Source records START

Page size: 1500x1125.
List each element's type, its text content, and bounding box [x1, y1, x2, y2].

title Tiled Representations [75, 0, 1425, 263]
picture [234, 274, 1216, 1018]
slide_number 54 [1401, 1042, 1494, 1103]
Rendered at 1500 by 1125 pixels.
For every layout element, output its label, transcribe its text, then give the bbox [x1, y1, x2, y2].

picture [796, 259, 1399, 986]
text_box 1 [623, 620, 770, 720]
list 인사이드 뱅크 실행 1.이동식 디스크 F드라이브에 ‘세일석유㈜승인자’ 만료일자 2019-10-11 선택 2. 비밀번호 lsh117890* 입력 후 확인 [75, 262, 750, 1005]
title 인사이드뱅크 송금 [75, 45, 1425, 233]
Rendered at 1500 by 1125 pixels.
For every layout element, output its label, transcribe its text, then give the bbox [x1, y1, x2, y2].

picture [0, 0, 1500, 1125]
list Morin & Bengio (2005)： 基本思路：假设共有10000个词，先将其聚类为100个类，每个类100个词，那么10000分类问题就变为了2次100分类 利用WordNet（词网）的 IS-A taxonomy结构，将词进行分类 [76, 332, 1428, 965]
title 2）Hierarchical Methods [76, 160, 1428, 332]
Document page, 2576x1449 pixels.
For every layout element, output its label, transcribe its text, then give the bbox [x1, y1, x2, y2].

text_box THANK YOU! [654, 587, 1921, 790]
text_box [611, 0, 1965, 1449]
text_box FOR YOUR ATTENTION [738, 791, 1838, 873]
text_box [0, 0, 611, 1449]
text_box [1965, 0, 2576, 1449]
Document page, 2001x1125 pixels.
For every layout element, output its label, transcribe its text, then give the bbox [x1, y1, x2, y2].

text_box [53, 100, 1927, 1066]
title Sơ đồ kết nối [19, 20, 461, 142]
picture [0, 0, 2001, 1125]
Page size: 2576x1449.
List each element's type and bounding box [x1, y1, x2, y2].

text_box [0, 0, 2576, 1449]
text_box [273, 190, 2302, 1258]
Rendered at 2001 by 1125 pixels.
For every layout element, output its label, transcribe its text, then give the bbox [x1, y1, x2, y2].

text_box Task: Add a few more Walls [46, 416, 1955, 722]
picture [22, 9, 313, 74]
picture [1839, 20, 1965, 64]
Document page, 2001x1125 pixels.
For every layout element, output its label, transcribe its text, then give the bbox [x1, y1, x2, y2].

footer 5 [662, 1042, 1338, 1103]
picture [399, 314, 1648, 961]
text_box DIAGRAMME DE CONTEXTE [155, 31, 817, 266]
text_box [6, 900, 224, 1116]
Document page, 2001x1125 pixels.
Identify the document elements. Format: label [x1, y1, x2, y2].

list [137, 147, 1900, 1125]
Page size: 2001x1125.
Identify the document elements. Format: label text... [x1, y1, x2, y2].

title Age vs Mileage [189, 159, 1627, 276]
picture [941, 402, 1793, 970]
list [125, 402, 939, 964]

Source records END

Work request
Return the lines above exactly, keeping every word.

Solution to the problem
Page size: 1500x1125.
List each element's type, its text content, and bounding box [x1, y1, x2, y2].

title Tiled Representations [75, 0, 1425, 263]
picture [234, 274, 1216, 1018]
slide_number 54 [1401, 1042, 1494, 1103]
Rendered at 1500 by 1125 pixels.
For every layout element, output its label, transcribe its text, then give the bbox [x1, y1, x2, y2].

picture [796, 259, 1399, 986]
text_box 1 [623, 620, 770, 720]
list 인사이드 뱅크 실행 1.이동식 디스크 F드라이브에 ‘세일석유㈜승인자’ 만료일자 2019-10-11 선택 2. 비밀번호 lsh117890* 입력 후 확인 [75, 262, 750, 1005]
title 인사이드뱅크 송금 [75, 45, 1425, 233]
Rendered at 1500 by 1125 pixels.
For every layout element, output its label, transcribe its text, then give the bbox [x1, y1, x2, y2].

picture [0, 0, 1500, 1125]
list Morin & Bengio (2005)： 基本思路：假设共有10000个词，先将其聚类为100个类，每个类100个词，那么10000分类问题就变为了2次100分类 利用WordNet（词网）的 IS-A taxonomy结构，将词进行分类 [76, 332, 1428, 965]
title 2）Hierarchical Methods [76, 160, 1428, 332]
Document page, 2576x1449 pixels.
For every layout element, output its label, transcribe its text, then give the bbox [x1, y1, x2, y2].

text_box THANK YOU! [654, 587, 1921, 790]
text_box [611, 0, 1965, 1449]
text_box FOR YOUR ATTENTION [738, 791, 1838, 873]
text_box [0, 0, 611, 1449]
text_box [1965, 0, 2576, 1449]
Document page, 2001x1125 pixels.
For every layout element, output its label, transcribe its text, then give the bbox [x1, y1, x2, y2].

text_box [53, 100, 1927, 1066]
title Sơ đồ kết nối [19, 20, 461, 142]
picture [0, 0, 2001, 1125]
Page size: 2576x1449.
List each element's type and bounding box [x1, y1, x2, y2].

text_box [0, 0, 2576, 1449]
text_box [273, 190, 2302, 1258]
Rendered at 2001 by 1125 pixels.
For every layout element, output its label, transcribe its text, then give the bbox [x1, y1, x2, y2].

text_box Task: Add a few more Walls [46, 416, 1955, 722]
picture [22, 9, 313, 74]
picture [1839, 20, 1965, 64]
Document page, 2001x1125 pixels.
For every layout element, output its label, transcribe its text, then give the bbox [x1, y1, x2, y2].

footer 5 [662, 1042, 1338, 1103]
picture [399, 314, 1648, 961]
text_box DIAGRAMME DE CONTEXTE [155, 31, 817, 266]
text_box [6, 900, 224, 1116]
Document page, 2001x1125 pixels.
Identify the document elements. Format: label [x1, y1, x2, y2].

list [137, 147, 1900, 1125]
Page size: 2001x1125.
Identify the document elements. Format: label text... [x1, y1, x2, y2].

title Age vs Mileage [189, 159, 1627, 276]
picture [941, 402, 1793, 970]
list [125, 402, 939, 964]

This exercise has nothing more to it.